Az.: 10.07.1.104- Fritz-Thyssen-Stiftung, 2007-2009

Researchers:

Project description:

Both in the United States and the European Union, the intellectual property rights regulation in information and communication technologies is strongly disputed. Conflicts arise particularly with regard to the application of patent policy instruments for computer programs. In the US, software patents are common practice, inducing a predominantly private good perspective on IT innovations. In the EU, there is a fierce debate, if and to which degree software programs may also be perceived as a public good. As yet, patents for “software as such” (Art. 52 EPC) are not available in the EU, and source code is mainly protected by copyright law, which allows much room for manoeuvre for a multiplicity of economic and/or altruistic distribution models.

Both regulatory approaches are exposed to serious disadvantages. In the US, critical observers argue that an overbroad protection leads to a rather strategic use of patents in an incremental innovation process, which may discourage further research and development. In the EU, however, the persisting vagueness implies legal uncertainties, which may put larger R&D investments at risk. Moreover, large IT corporations essentially from the US are using the loopholes in the legislation to achieve patent protection in the EU. Their entitlements tend to endanger the products of European small and medium enterprises, which usually rely on copyright protection for their inventions.

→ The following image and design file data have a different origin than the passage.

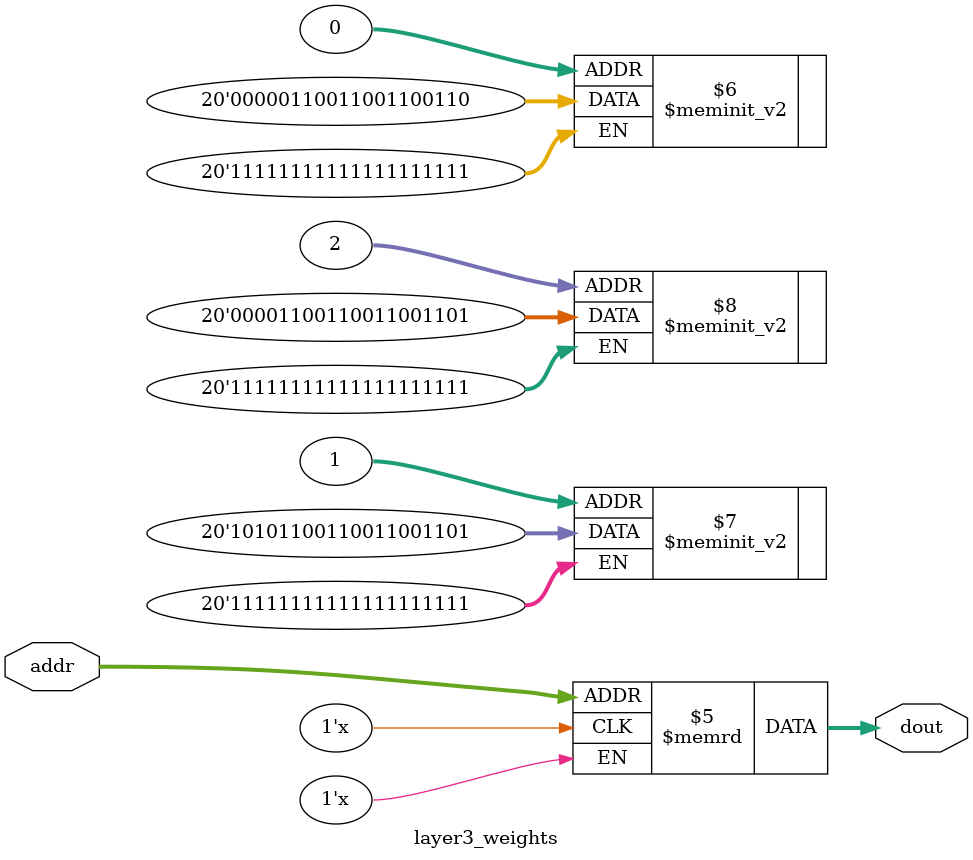
<source format=v>
module layer3_weights (
    input [7:0] addr,
    output reg [19:0] dout
);

    reg [19:0] ram [255:0]; // 256 x 20-bit weights

    initial begin
        ram[0] = 20'h06666;
        ram[1] = 20'hACCCD;
        ram[2] = 20'h0CCCD;
    end

    always @(*) begin
        dout = ram[addr];
    end

endmodule

</source>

During the course of our project, we plan to reveal the causal mechanisms for the persisting divergences between the US and the EU regulatory paths. In the search for potential explanations, we draw on the comparative politics and policy literature. Diverging legal traditions, varying foreign trade aspirations, dissimilar actors’ constellations, party differences and institutional differences in the political decision-making process will be taken into consideration in order to explain the regulatory varieties in the intellectual property regulation of one of the most strategic economic sectors.